432mm² to 475mm² is not chunky.
Broadcomm have combined chips that are much larger with TSMCs CoWos interposer for a 1700mm² monstrosity at twice the reticle limit with current equipment. Perhaps Apple was trying to combine bigger chips for the Mac Pro?
Apple didn't use CoWos on the Ultra. InFO-LSI is/was at the reticle limit. So having two 400+ mm2 is relatively chunky unless switch tech. Yes, Apple would likely need something much better for the "4 Max" set up ( if it even worked due to the awkware memory lay out) , but the package roll out is different.
500-600 is pretty much gonig to limit the scaling to just two even with 17000mm2 space. if can't scale then the chiplets are chunky.
Broadcomm is replicating what disaggregation on that package? . Or pulling the HBM RAM onto the package ( RAM stacks are not 'chiplets'). Two SoCs run in fault tolerant parallel mode on a package each with their own RAM store isn't particularly 'chiplets' either.
There was an Intel mega package that put two server dies in one package.
We have details on the Intel Xeon Platinum 9200 series with up to 56 cores and 12 channel DDR4-2933 per socket or 224 cores per U of rack space
www.servethehome.com
The Xeon SP gen 4 ( Shappire Rapids ) uses a largish, chunky dies
"... With a multi-die design, you can ultimately end up with more silicon than a monolithic design can provide – the reticle (manufacturing) limit for a single silicon die is ~700-800 mm2, and with a multi-die processor several smaller silicon dies can be put together, easily pushing over 1000mm2. Intel has stated that each of its silicon tiles are ~400 mm2, creating a total around ~1600mm2. But the major downside to multi-die designs is connectivity and power. ...
"
www.anandtech.com
there are accelerators on each tile/chiplets. If you are using the accelerators all the time that's fine. If not using the accelerators at all then each tile brings 'deadweight' die area utilization. That not a particularly good chiplet design from that perspective. Part of 'chucky" is how much 'dead weight' are you bringing.
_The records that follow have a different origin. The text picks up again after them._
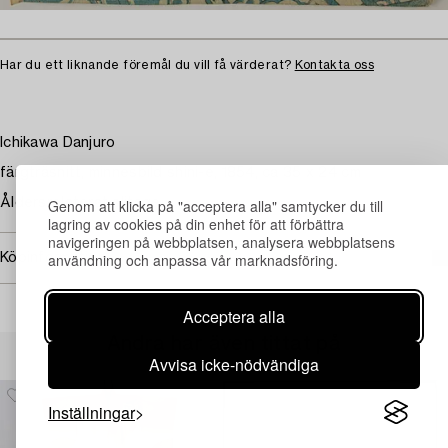
Har du ett liknande föremål du vill få värderat?
Kontakta oss
Ichikawa Danjuro
färgträsnitt, minnesbild shini-e, 1854, ca 35 x 24 cm
Genom att klicka på "acceptera alla" samtycker du till
Åldersrelaterat slitage.
lagring av cookies på din enhet för att förbättra
navigeringen på webbplatsen, analysera webbplatsens
användning och anpassa vår marknadsföring.
Köpinformation
Acceptera alla
Andra har även tittat på
Avvisa icke-nödvändiga
Inställningar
8 Thunderbolt controllers is too many in the two die max context ( two secure elements and redundant SSD controllers is likely too many also). If try to scale that up to four it is a substantive waste of space.
Multiple Chip packaging existed before chiplets. It is not exactly the same thing. Everything that uses 3D ( or LSI 2.5D) packaging is automatically being tagged as chiplets is a bit of over reach.
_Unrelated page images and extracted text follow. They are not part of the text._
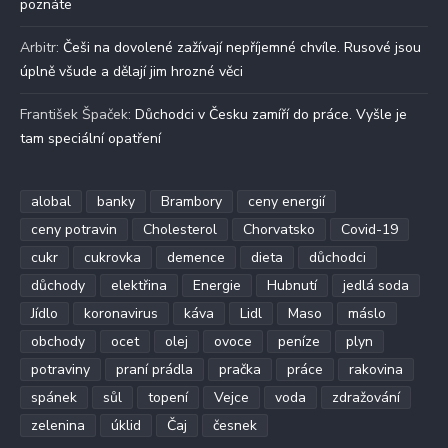
poznáte
Arbitr
:
Češi na dovolené zažívají nepříjemné chvíle. Rusové jsou
úplně všude a dělají jim hrozné věci
František Špaček
:
Důchodci v Česku zamíří do práce. Vyšle je
tam speciální opatření
alobal
banky
Brambory
ceny energií
ceny potravin
Cholesterol
Chorvatsko
Covid-19
cukr
cukrovka
demence
dieta
důchodci
důchody
elektřina
Energie
Hubnutí
jedlá soda
Jídlo
koronavirus
káva
Lidl
Maso
máslo
obchody
ocet
olej
ovoce
peníze
plyn
potraviny
praní prádla
pračka
práce
rakovina
spánek
sůl
topení
Vejce
voda
zdražování
zelenina
úklid
Čaj
česnek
Regarding memory bandwidth I don't think the M2 Max SoC is going to be limited by it anyway, so no reason to change it when they have the supply chain locked down for the current LPDDR5-6400.
It is limited somewhat because Apple boosted the size of the system cache. (mentioned in the overview). Which is contributing to the size increase both now at TSMC N5 and later on if they stick with system cache on main computational die. Not going to shrink any time soon even with new next gen fab processes.
But yes. die component costs play a role in the design choices Apple is making with the M-series SoCs. The latest, greatest won't always make the cut.